### Try it
Restate, word for word, each entry that follows, but skip its pictures.

### Revision comparison data

▼

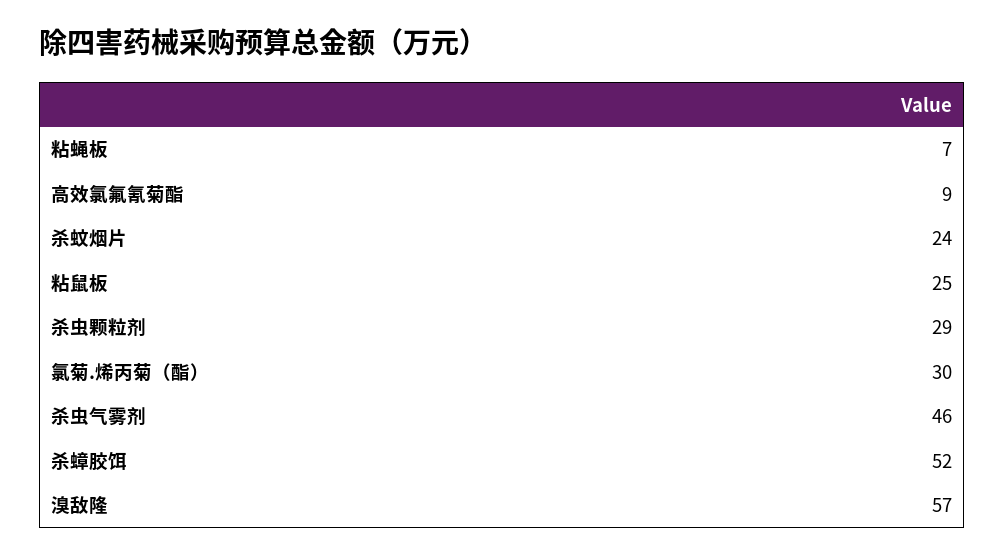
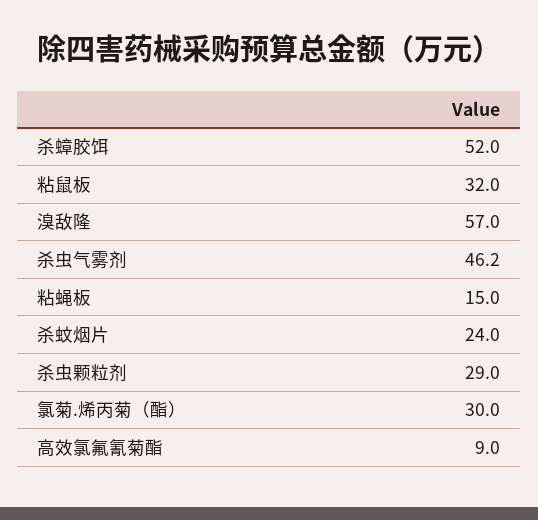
  {
-   "粘蝇板": 7,
+   "粘蝇板": 15,
    "高效氯氟氰菊酯": 9,
    "杀蚊烟片": 24,
-   "粘鼠板": 25,
+   "粘鼠板": 32,
    "杀虫颗粒剂": 29,
    "氯菊.烯丙菊（酯）": 30,
    "杀虫气雾剂": 46.2,
    "杀蟑胶饵": 52,
    "溴敌隆": 57
  }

▲

### Written response
  {
-   "粘蝇板": 7,
+   "粘蝇板": 15,
    "高效氯氟氰菊酯": 9,
    "杀蚊烟片": 24,
-   "粘鼠板": 25,
+   "粘鼠板": 32,
    "杀虫颗粒剂": 29,
    "氯菊.烯丙菊（酯）": 30,
    "杀虫气雾剂": 46.2,
    "杀蟑胶饵": 52,
    "溴敌隆": 57
  }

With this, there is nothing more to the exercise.